Alumni Engagement Events
[PAST EVENT] W&M Homecoming English Faculty Panel
Access & Features
- Free food
- Open to the public
A Lightning Panel in Literary Studies Now: Four Eminent Professors and Their Research
When: Friday, October 18, 3:30-4:30 pm
Where: Tucker Hall 111, reception following in Tucker Foyer
What are some of the diverse questions animating literary studies today? Come hear four of the William & Mary English Department’s most eminent professors will give brief accounts of some of their most current research. There’ll be plenty of time for your questions, both following the panel’s remarks and at the reception following.
Kim Wheatley has taught at William & Mary since 1992. She specializes in British Romanticism and is the author of a book on Percy Bysshe Shelley and one on Romantic-era periodicals. She'll be talking about her forthcoming book (February 6, 2025), John Cowper Powys and the Afterlife of Romanticism: Re-imagining William Wordsworth and John Keats, about Powys (JCP to partisans), a prolific, important, wide-ranging but currently underknown 20th century neo-romanticist author.

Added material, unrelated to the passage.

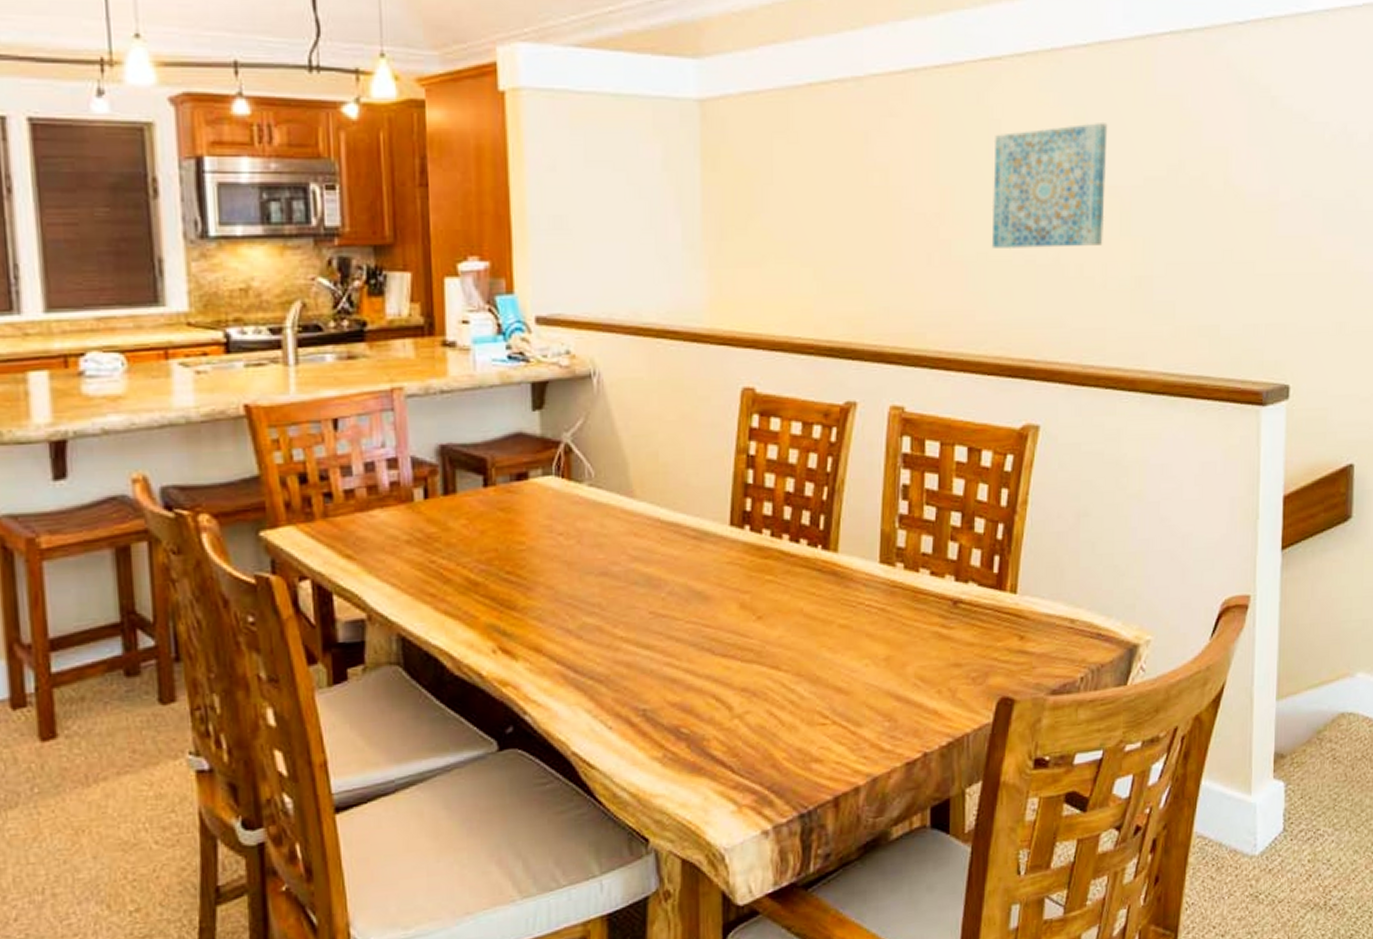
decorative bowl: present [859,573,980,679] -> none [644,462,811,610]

Deborah Denenholz Morse has taught at William & Mary since 1988 and is the NEH Professor of English. She writes on Victorian literature and culture, including the Brontës (on whom she has also done an Audible lecture series), Anthony Trollope, Elizabeth Gaskell, focusing on issues of social justice, including women's rights, abolitionism, and animal welfare. She’ll talk about her most recent publication, an Audible Great Courses lecture series on Victorian Animals, which touches on writers from Beatrix Potter to Virginia Woolf and beyond.
Liz Losh, the Duane A. and Virginia S. Dittman Professor of English & American Studies, has taught at William & Mary since 2015. She has written two books about the White House and digital technology, a book about hashtag activism on social media, and a book about conflicts over using technology on college campuses. She was a Fulbright Scholar to Estonia in the 2021-22 academic year. She directs the W&M Equality Lab and co-chairs the Modern Language Association / College on College Composition and Communication Joint Task Force on Writing and AI. She’ll talk about her current book project focusing on AI literacy.
Melanie Dawson is the Sara E. Nance Professor of English and has taught at William & Mary since 2000. She works with nineteenth and early twentieth-century American literature. She is the author of books focused on realist writing, Edith Wharton and twentieth-century narratives about the aging process, and other topics. She’ll be talking about her current book project, which is about questions of material permanence in the Gilded Age.